HSBC International Trustee hits back at claims of favouritism in Great Eagle Holdings dispute
Lawyer for division of Hong Kong’s largest bank describes family infighting as a ‘sad state of affairs’
Lawyers for a division of Hong Kong’s largest bank hit back on Wednesday at accusations it took sides in a family feud surrounding one of the city’s richest property conglomerates, stressing that the bank’s arm did not favour anyone.
Barrister Paul Girolami QC, for HSBC International Trustee, made his rebuttal a day after lawyers for the widow of late tycoon Lo Ying-shek, a co-founder of Great Eagle Holdings, alleged that the trust favoured one of the sons during family infighting described by the lawyer as a “sad state of affairs”.
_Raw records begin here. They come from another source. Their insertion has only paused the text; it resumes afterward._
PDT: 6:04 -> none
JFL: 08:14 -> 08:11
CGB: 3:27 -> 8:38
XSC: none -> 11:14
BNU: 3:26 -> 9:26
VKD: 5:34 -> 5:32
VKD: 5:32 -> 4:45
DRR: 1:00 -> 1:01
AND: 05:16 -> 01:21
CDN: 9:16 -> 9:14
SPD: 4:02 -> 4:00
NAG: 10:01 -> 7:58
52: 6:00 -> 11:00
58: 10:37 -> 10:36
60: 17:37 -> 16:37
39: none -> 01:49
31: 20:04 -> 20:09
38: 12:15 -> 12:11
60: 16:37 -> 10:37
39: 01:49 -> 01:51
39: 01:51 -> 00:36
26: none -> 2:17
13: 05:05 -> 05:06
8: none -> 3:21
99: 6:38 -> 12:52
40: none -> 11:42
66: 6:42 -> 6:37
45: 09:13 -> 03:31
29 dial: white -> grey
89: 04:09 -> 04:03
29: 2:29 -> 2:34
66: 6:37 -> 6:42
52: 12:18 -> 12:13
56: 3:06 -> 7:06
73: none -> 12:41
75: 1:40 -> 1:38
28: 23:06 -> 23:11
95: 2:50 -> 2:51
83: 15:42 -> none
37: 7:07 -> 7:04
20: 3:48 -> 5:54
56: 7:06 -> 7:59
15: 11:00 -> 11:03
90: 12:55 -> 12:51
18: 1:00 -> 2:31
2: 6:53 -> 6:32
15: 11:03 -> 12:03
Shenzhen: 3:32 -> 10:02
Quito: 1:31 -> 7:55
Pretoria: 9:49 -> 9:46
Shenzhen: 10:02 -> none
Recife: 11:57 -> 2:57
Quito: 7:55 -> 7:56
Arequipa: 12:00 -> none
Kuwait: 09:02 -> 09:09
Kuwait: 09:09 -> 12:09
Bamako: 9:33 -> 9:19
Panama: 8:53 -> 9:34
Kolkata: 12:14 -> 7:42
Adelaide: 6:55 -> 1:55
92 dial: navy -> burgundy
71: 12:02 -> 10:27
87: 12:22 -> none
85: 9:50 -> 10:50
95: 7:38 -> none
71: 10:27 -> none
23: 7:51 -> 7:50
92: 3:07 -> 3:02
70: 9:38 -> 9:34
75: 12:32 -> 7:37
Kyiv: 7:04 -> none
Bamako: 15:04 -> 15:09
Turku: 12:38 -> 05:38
The widow, Lo To Lee-kwan, 98, is suing the trust manager for not acceding to her requests to stock up on shares in the family business, as she feared not doing so could lead to it falling into the hands of her third son, Lo Ka-shui. She wants the court to order HSBC International Trustee’s removal as trustee.
But in an opening remark on Wednesday, Girolami said: “We are not in that camp. We are not in anybody’s camp.”
Girolami also painted a picture of how the trust manager was sandwiched between two competing camps, having also to deal with Lo To Lee-kwan, who did not have a full grasp of the situation and was only wishing to discipline her children. It made the trust manager prone to legal challenges, he said, and the trust had been acting cautiously.
The civil suit was filed in 2016 by Lo To Lee-kwan, who co-founded the now publicly listed firm with her late husband in 1963.
She noticed that Lo Ka-shui – who once threatened in 2015 to oust other children from the family business – had been stocking up the company’s shares from the about 27 per cent he already held. She therefore requested the trust manager, which held 33 per cent of shares, to increase its stake. But the trust manager turned a deaf ear, her lawyers said, giving rise to the current legal battle.
On Wednesday, Girolami said it was “a very sad state of affairs to see such deep family disharmony”, which requires Lo To Lee-kwan to soon testify in the full glare of media attention.
He said over the 34 years the trustee had worked with the family, the relationship had been cordial until the end of 2015 and start of 2016 – when the family friction began to flare up.
At first, he said, the trustee was not aware of the feud, but increasing signs – such as Lo and the children beginning to be represented by lawyers – gave its staff clues.
As soon as they knew about the severity of the situation, the barrister said, the trust manager started to deal with it more cautiously and carefully.
But his client faced difficulties, Girolami said, including the parties’ rapid change of lawyers, and the fact that it found the widow’s actions “uncharacteristic” of her.
He said the staff also found that Lo did not seem to understand the implications of the requests she made.
The barrister said they understood the mother was entitled to discipline her children, in this case using the trust.
“But whether the trustee has to comply with instructions, that is a different question,” he said. Still, this had angered and frustrated Lo, the barrister said.
The fourth son, Vincent Lo Hong-sui, perceived to be in Lo Ka-shui’s camp, took to the public gallery to observe the hearing, after his mother was wheeled out of the courtroom.
Outside court, a spokesman for Lo To Lee-kwan said she would not have taken the matter to court had it not been for some of the children wishing to “unsurp the throne”.
The hearing continues on Thursday before Mr Justice Wilson Chan Ka-shun.